Near-Net Shape Microholes Formed by Micropunch
摘要
Microhole fabrication via micropunching is a challenging operation within the framework of micromanufacturing. The dimensional accuracy of the fabricated microholes is directly affected by wear formation on the micropunch surface. Therefore, the punching shot count must be carefully determined during process design, taking into account the wear-induced degradation of the tool. In conventional micropunching operations, hard materials such as tungsten carbide and cobalt (WC/Co) based materials are commonly used to manufacture micropunches. However, even with such hard materials, tool wear significantly limits the number of effective punching shots. In this study, near-net shape microholes were fabricated in commercially pure titanium workpieces using WC/Co micropunches, and the wear progression of the micropunch was monitored with respect to punching shot count. The results showed that the WC/Co micropunches maintained acceptable wear levels and dimensional accuracy up to approximately 1250 shots. To further extend the service life of the micropunches, multiwalled carbon nanotube (MWCNT) coatings were applied to the working region of the WC/Co micropunches.
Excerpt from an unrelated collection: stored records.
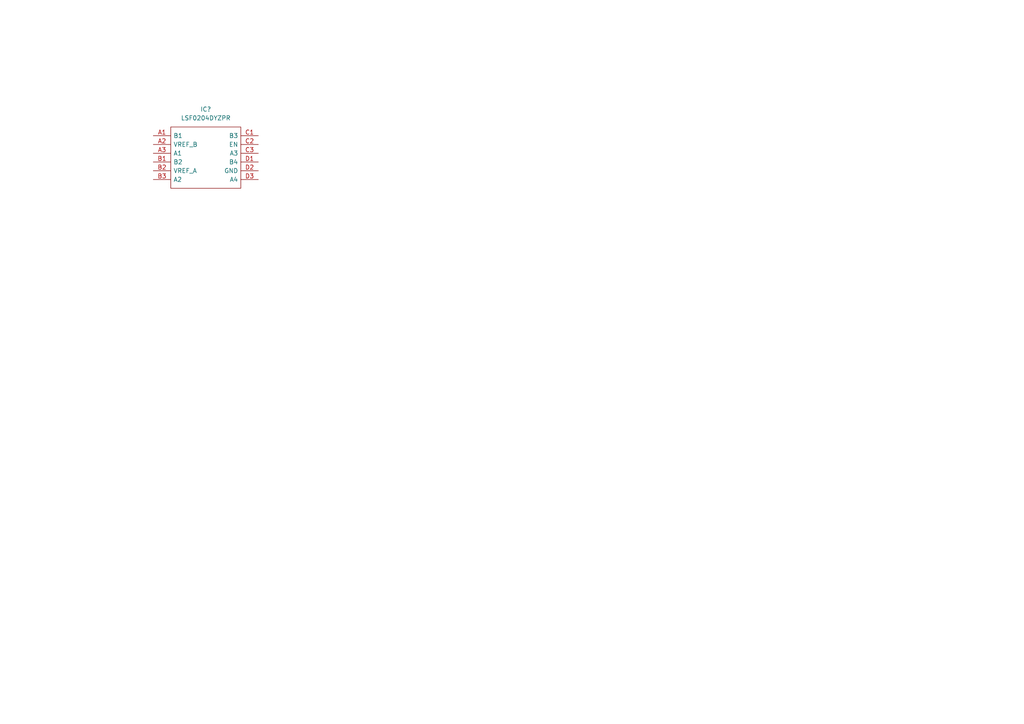
<source format=kicad_sch>
(kicad_sch (version 20211123) (generator eeschema)

  (uuid 4c1b3409-c532-4385-8850-0722e683cde7)

  (paper "A4")

  


  (symbol (lib_id "Voltage Level Translator:LSF0204DYZPR") (at 44.45 39.37 0) (unit 1)
    (in_bom yes) (on_board yes) (fields_autoplaced)
    (uuid 739b3710-412c-4398-a1d7-eaeca4792e89)
    (property "Reference" "IC?" (id 0) (at 59.69 31.6992 0))
    (property "Value" "LSF0204DYZPR" (id 1) (at 59.69 34.2392 0))
    (property "Footprint" "BGA12C50P3X4_144X194X50" (id 2) (at 71.12 36.83 0)
      (effects (font (size 1.27 1.27)) (justify left) hide)
    )
    (property "Datasheet" "http://www.ti.com/lit/gpn/lsf0204d" (id 3) (at 71.12 39.37 0)
      (effects (font (size 1.27 1.27)) (justify left) hide)
    )
    (property "Description" "4-Bit Bidirectional Multi-Voltage Level Translator for Open-Drain & Push-Pull" (id 4) (at 71.12 41.91 0)
      (effects (font (size 1.27 1.27)) (justify left) hide)
    )
    (property "Height" "0.5" (id 5) (at 71.12 44.45 0)
      (effects (font (size 1.27 1.27)) (justify left) hide)
    )
    (property "Mouser Part Number" "595-LSF0204DYZPR" (id 6) (at 71.12 46.99 0)
      (effects (font (size 1.27 1.27)) (justify left) hide)
    )
    (property "Mouser Price/Stock" "https://www.mouser.co.uk/ProductDetail/Texas-Instruments/LSF0204DYZPR?qs=UfUFg%2FkmHHHXMV6u4PWobw%3D%3D" (id 7) (at 71.12 49.53 0)
      (effects (font (size 1.27 1.27)) (justify left) hide)
    )
    (property "Manufacturer_Name" "Texas Instruments" (id 8) (at 71.12 52.07 0)
      (effects (font (size 1.27 1.27)) (justify left) hide)
    )
    (property "Manufacturer_Part_Number" "LSF0204DYZPR" (id 9) (at 71.12 54.61 0)
      (effects (font (size 1.27 1.27)) (justify left) hide)
    )
    (pin "A1" (uuid 9daab340-dd3c-4fb3-8efa-d32144009d59))
    (pin "A2" (uuid 61a15867-88d2-41ed-9240-2e217ba9ba73))
    (pin "A3" (uuid 611e3465-b044-4506-91c8-a8c1169e9d9e))
    (pin "B1" (uuid c92d01d3-2916-409f-978c-91cbdc0174a2))
    (pin "B2" (uuid 3788f825-d096-4725-9265-056714919bf5))
    (pin "B3" (uuid 43e20194-ab75-4f40-8640-62fd9daa2b2f))
    (pin "C1" (uuid 590fc737-3b89-4aa3-9e5a-7120b2141cd8))
    (pin "C2" (uuid b5f37fb9-4256-4bcc-9918-4f0714e21691))
    (pin "C3" (uuid b488e820-bd7f-4ad4-bf2d-46df194b039a))
    (pin "D1" (uuid bbdc816b-963a-411e-a33f-89f745df34f8))
    (pin "D2" (uuid 8fe9de86-d147-4927-9fa7-c9cba65d6f6f))
    (pin "D3" (uuid 31ed696c-01b8-4c94-9dd9-2ea434f5e1b8))
  )
)

</source>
The micropunching process was then repeated under the same conditions. According to the experimental results, the MWCNT coating effectively extended the service life, increasing the acceptable punching shot count to approximately 1425 shots, while maintaining dimensional accuracy and minimizing wear loss. This improvement is attributed to the self-lubricating properties of the MWCNTs, which formed a protective layer or transfer film at the contact interface, owing to their inherent graphitic structure.